Date of Submission


Document Type



Doctor of Education




medical education, curriculum standards, global, leadership, health care, competency-based medical education


Significant effort has been made in improving global health care over the last several decades, however, there had been a lack of consistency in the delivery of care. This includes a lack of access to safe and affordable surgery and comprehensive care in low- and middle-income countries. Health care organizations require that medical providers are equipped with the highest quality of medical education programs to enhance the provision of patient care. This Organizational Improvement Plan (OIP) examines a global, medical mission-based, Non-Governmental Organization (NGO), that provides highly specialized surgery and comprehensive care locally and internationally through medical volunteers. The Problem of Practice (PoP) discussed is the lack of consistency in the design, development, delivery, and evaluation of medical education curriculum at the organization. A systems theory approach through the lens of authentic and transformational leadership to address the PoP is presented, including the introduction of a global medical education strategy through the implementation of global curriculum standards.

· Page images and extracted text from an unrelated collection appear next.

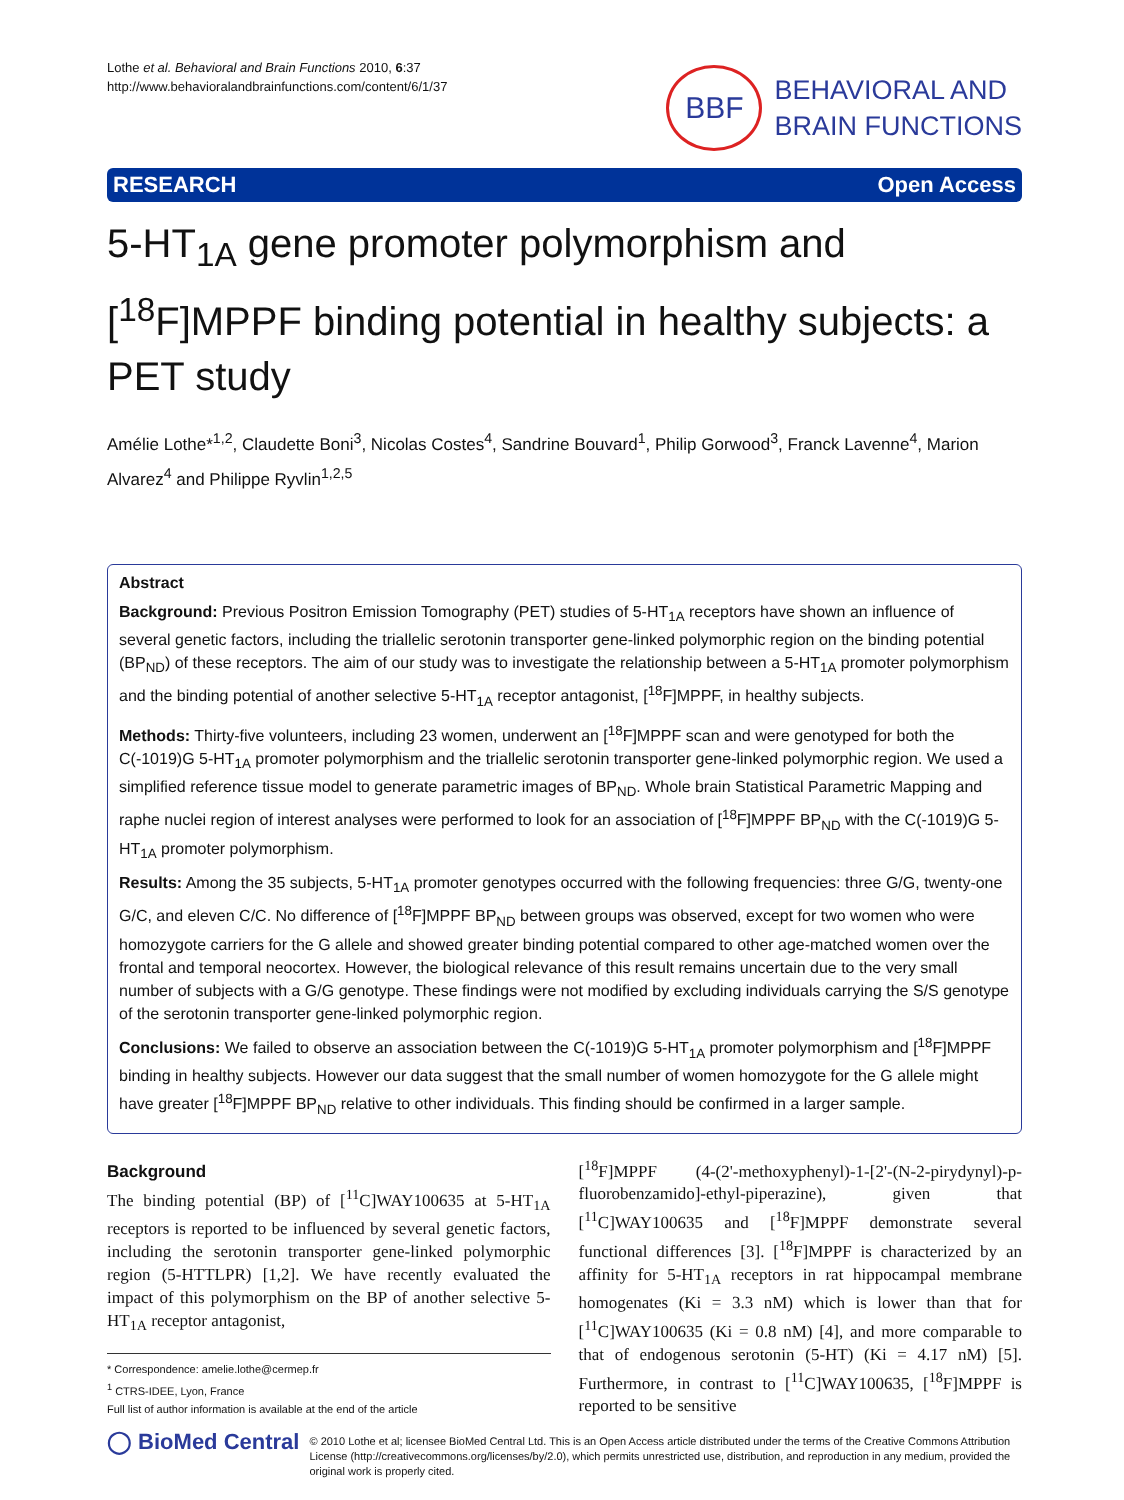Lothe et al. Behavioral and Brain Functions 2010, 6:37
http://www.behavioralandbrainfunctions.com/content/6/1/37
BBF
BEHAVIORAL AND
BRAIN FUNCTIONS
RESEARCH Open Access
5-HT<sub>1A</sub> gene promoter polymorphism and [<sup>18</sup>F]MPPF binding potential in healthy subjects: a PET study
Amélie Lothe*<sup>1,2</sup>, Claudette Boni<sup>3</sup>, Nicolas Costes<sup>4</sup>, Sandrine Bouvard<sup>1</sup>, Philip Gorwood<sup>3</sup>, Franck Lavenne<sup>4</sup>, Marion Alvarez<sup>4</sup> and Philippe Ryvlin<sup>1,2,5</sup>
Abstract
Background: Previous Positron Emission Tomography (PET) studies of 5-HT<sub>1A</sub> receptors have shown an influence of several genetic factors, including the triallelic serotonin transporter gene-linked polymorphic region on the binding potential (BP<sub>ND</sub>) of these receptors. The aim of our study was to investigate the relationship between a 5-HT<sub>1A</sub> promoter polymorphism and the binding potential of another selective 5-HT<sub>1A</sub> receptor antagonist, [<sup>18</sup>F]MPPF, in healthy subjects.
Methods: Thirty-five volunteers, including 23 women, underwent an [<sup>18</sup>F]MPPF scan and were genotyped for both the C(-1019)G 5-HT<sub>1A</sub> promoter polymorphism and the triallelic serotonin transporter gene-linked polymorphic region. We used a simplified reference tissue model to generate parametric images of BP<sub>ND</sub>. Whole brain Statistical Parametric Mapping and raphe nuclei region of interest analyses were performed to look for an association of [<sup>18</sup>F]MPPF BP<sub>ND</sub> with the C(-1019)G 5-HT<sub>1A</sub> promoter polymorphism.
Results: Among the 35 subjects, 5-HT<sub>1A</sub> promoter genotypes occurred with the following frequencies: three G/G, twenty-one G/C, and eleven C/C. No difference of [<sup>18</sup>F]MPPF BP<sub>ND</sub> between groups was observed, except for two women who were homozygote carriers for the G allele and showed greater binding potential compared to other age-matched women over the frontal and temporal neocortex. However, the biological relevance of this result remains uncertain due to the very small number of subjects with a G/G genotype. These findings were not modified by excluding individuals carrying the S/S genotype of the serotonin transporter gene-linked polymorphic region.
Conclusions: We failed to observe an association between the C(-1019)G 5-HT<sub>1A</sub> promoter polymorphism and [<sup>18</sup>F]MPPF binding in healthy subjects. However our data suggest that the small number of women homozygote for the G allele might have greater [<sup>18</sup>F]MPPF BP<sub>ND</sub> relative to other individuals. This finding should be confirmed in a larger sample.
Background
The binding potential (BP) of [<sup>11</sup>C]WAY100635 at 5-HT<sub>1A</sub> receptors is reported to be influenced by several genetic factors, including the serotonin transporter gene-linked polymorphic region (5-HTTLPR) [1,2]. We have recently evaluated the impact of this polymorphism on the BP of another selective 5-HT<sub>1A</sub> receptor antagonist,
* Correspondence: amelie.lothe@cermep.fr
<sup>1</sup> CTRS-IDEE, Lyon, France
Full list of author information is available at the end of the article
[<sup>18</sup>F]MPPF (4-(2'-methoxyphenyl)-1-[2'-(N-2-pirydynyl)-p-fluorobenzamido]-ethyl-piperazine), given that [<sup>11</sup>C]WAY100635 and [<sup>18</sup>F]MPPF demonstrate several functional differences [3]. [<sup>18</sup>F]MPPF is characterized by an affinity for 5-HT<sub>1A</sub> receptors in rat hippocampal membrane homogenates (Ki = 3.3 nM) which is lower than that for [<sup>11</sup>C]WAY100635 (Ki = 0.8 nM) [4], and more comparable to that of endogenous serotonin (5-HT) (Ki = 4.17 nM) [5]. Furthermore, in contrast to [<sup>11</sup>C]WAY100635, [<sup>18</sup>F]MPPF is reported to be sensitive
◯ BioMed Central
© 2010 Lothe et al; licensee BioMed Central Ltd. This is an Open Access article distributed under the terms of the Creative Commons Attribution License (http://creativecommons.org/licenses/by/2.0), which permits unrestricted use, distribution, and reproduction in any medium, provided the original work is properly cited.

Evidence-based, best practices such as balancing both local and global education requirements, a framework as opposed to a prescriptive approach to implementing global medical education, and the importance of competency-based medical education are examined. The OIP incorporates the application of Kotter’s eight-step process for leading change, Kaplan and Norton’s balanced scorecard to monitor and evaluate change efforts, and Klein’s management strategy for developing a robust communication plan. Ethics, equity, and social justice to improve patient outcomes through medical education is woven throughout, and the paper concludes with next steps and future considerations.